Newtown 26, 2012 is a carving that attempts to give meaning to a senseless tragedy. It was created by removing solely 26 cuts or chips of wood from a 12’ round wood plate with a hand held knife. The carving means to represents the hopes, unfulfilled aspirations and tragedy that Newtown has come to represent.
On a surface analysis, the cuts form the symbols representing some of humanity’s greatest hopes. They include the 3 Abrahamic religions (Star of David, Cross and Crescent Moon and Star) as well as a peace sign and a heart. Unfortunately, just as our finest aspirations remain unfulfilled, so too the carving remains unfinished in the area surrounding the star and the central heart is broken.
The outer circle represents the tragedy of Newtown. Fragments of the 26 cuts, in all shapes and sizes, are attached to nails. The 26th nail has no observable cut, only a tag and the name, Newtown 26, 2012.
Aside from the above analysis, the carving can also represent brain functioning.
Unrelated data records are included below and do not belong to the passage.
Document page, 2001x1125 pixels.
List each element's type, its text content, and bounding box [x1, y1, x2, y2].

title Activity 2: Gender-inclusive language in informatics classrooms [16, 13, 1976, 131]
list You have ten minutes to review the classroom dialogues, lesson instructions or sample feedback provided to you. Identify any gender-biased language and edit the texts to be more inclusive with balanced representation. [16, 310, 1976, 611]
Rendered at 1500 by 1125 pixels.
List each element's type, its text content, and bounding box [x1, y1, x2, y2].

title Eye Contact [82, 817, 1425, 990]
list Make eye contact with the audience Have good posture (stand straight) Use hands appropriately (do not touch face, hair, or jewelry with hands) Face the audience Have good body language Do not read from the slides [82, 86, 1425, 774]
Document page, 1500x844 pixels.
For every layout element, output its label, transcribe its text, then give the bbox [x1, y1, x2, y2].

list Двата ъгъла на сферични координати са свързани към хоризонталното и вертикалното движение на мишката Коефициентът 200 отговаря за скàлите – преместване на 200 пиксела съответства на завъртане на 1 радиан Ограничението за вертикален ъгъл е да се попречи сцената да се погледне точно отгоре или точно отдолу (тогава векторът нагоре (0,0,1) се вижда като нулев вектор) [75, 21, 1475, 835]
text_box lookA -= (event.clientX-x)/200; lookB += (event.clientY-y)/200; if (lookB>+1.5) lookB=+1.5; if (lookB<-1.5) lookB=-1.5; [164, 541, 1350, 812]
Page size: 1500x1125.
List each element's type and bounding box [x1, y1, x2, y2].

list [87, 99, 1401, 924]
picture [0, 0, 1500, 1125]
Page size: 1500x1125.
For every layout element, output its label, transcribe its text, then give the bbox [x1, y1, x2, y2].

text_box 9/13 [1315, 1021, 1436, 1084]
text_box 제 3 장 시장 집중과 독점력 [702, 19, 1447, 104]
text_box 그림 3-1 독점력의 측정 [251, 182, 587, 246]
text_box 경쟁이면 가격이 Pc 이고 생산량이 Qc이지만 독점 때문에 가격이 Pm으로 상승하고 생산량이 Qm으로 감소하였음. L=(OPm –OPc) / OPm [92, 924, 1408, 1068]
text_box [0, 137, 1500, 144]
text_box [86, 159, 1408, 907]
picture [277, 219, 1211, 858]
The inner symbols representing healthy thought processes and the human potential for synthesizing promising, even if not perfect, ideas and concepts. The outer symbols representing a more fragmented and incomplete thought process.
Mental health is among the many issues that the Newtown tragedy has brought to light. Presently there is a serious lack of comprehensive mental health services available in our communities for individuals without significant means. This carving was created with the hopes of increasing both awareness and funding for community mental health services.
Jewish Family Service, a licensed and accredited Connecticut not for profit mental health agency, has been providing comprehensive mental health services available to all Connecticut residents for the past 90 years. This recent economic downturn has severely limited the agency’s ability to provide these essential mental health services. Individuals in desperate need are no longer able to obtain them.